Cuentan que cuando José León llegó al Gran Teatrino del Fin de los Tiempos, que es el lugar a donde van todos los titiriteros cuando cae el telón aquí en la tierra, el primero en salir a recibirlo fue Javier Villafañe, quien es el abuelo protector de esos poetas con alma de niño que son quienes, con sus manos y su corazón, le dan vida a los muñecos.

—¡Qué hubo, compadre!.. ¡Tiempo sin verlo!.. ¿Dónde estaba metido?

—¿Dónde iba a estar, compadre?..en la escuela, en el barrio, en el teatro…¡con mis monigotes!

—¡Claro!.. ¡Los Monigotes!.. el grupo que fundaste hace una chorrera de años y con el que recorriste Venezuela de arriba a abajo.

—¡Asimismo es, compadre!

—¿Y con quiénes estabas, Joseíto?

—¡Con quiénes voy a estar, sino con mis muchachos que también son titiriteros! Joséi, Rubén, Mariano, Emiliano, Grecia, Iliana, Hilse, Gabriel, Laura y, por supuesto, con Judith, mi compañera.

—¿Y a qué no sabes quiénes están por aquí?, le preguntó el abuelo titiritero.

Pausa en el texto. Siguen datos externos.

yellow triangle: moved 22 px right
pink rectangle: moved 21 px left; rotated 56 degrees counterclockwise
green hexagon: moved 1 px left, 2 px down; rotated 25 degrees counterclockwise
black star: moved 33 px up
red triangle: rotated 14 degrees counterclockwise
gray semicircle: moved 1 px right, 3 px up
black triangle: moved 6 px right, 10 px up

—Me imagino que Luis Luksic debe estar por estos lados, respondió José.

—¿Te refieres al viejo Lucho?

—¡Ajá!
—Ese se la pasa en las nubes, contándole cuentos a los niños y a las niñas que se convierten en ángeles.

—¿Y qué sabes de Fabián de León?, interrogó el recién llegado al Gran Teatrino del Fin de los Tiempos.

—¡Ese es otro!, ripostó Javier.

—¿Sigue con su negrito bailador?, preguntó José.

—¿Qué si sigue?.. ¡Me tiene a todo el mundo alborotado con ese muñeco tan grosero!

—¡Ese negrito es candela!.. ¡Cómo se mueve!

—Fabián es un maestro con las marionetas de hilo.

—Yo prefiero el títere de guante…ese es mi fuerte.

—Hablando del Rey de Roma, José… ¡mira quiénes están por aquí!

—¡No puede ser!

—¡Juancito y María! de La calle de los fantasmas.
—Esa es la obra de títeres más representada en toda Latinoamérica. Yo también la monté.

—¿Y cómo no la ibas a montar, José?.. Tú llevaste a escena más de doscientas obras de títeres y otras tantas de teatro infantil. ¡Con razón te dieron el Premio Nacional de Teatro!

—Eso fue poco antes de venirme…

—¡Y te hicieron tantos reconocimientos!

—¡Y lo mejor es que me los hicieron en vida!
—Pero prepárate porque ahora es cuando viene lo bueno…

—¿En serio?

—José, aquí tenemos el mejor público. Nadie está apurado ni tiene otras cosas que hacer.

—¿Y hay niños?

—Todo el mundo es niño…¡hasta la gente grande!
Se cuenta, entonces, que José tomó una hoja de papel y con letra perfecta escribió un mensaje que mandó con uno de sus títeres…
“Tanto que hemos andado… ahora es que falta…”.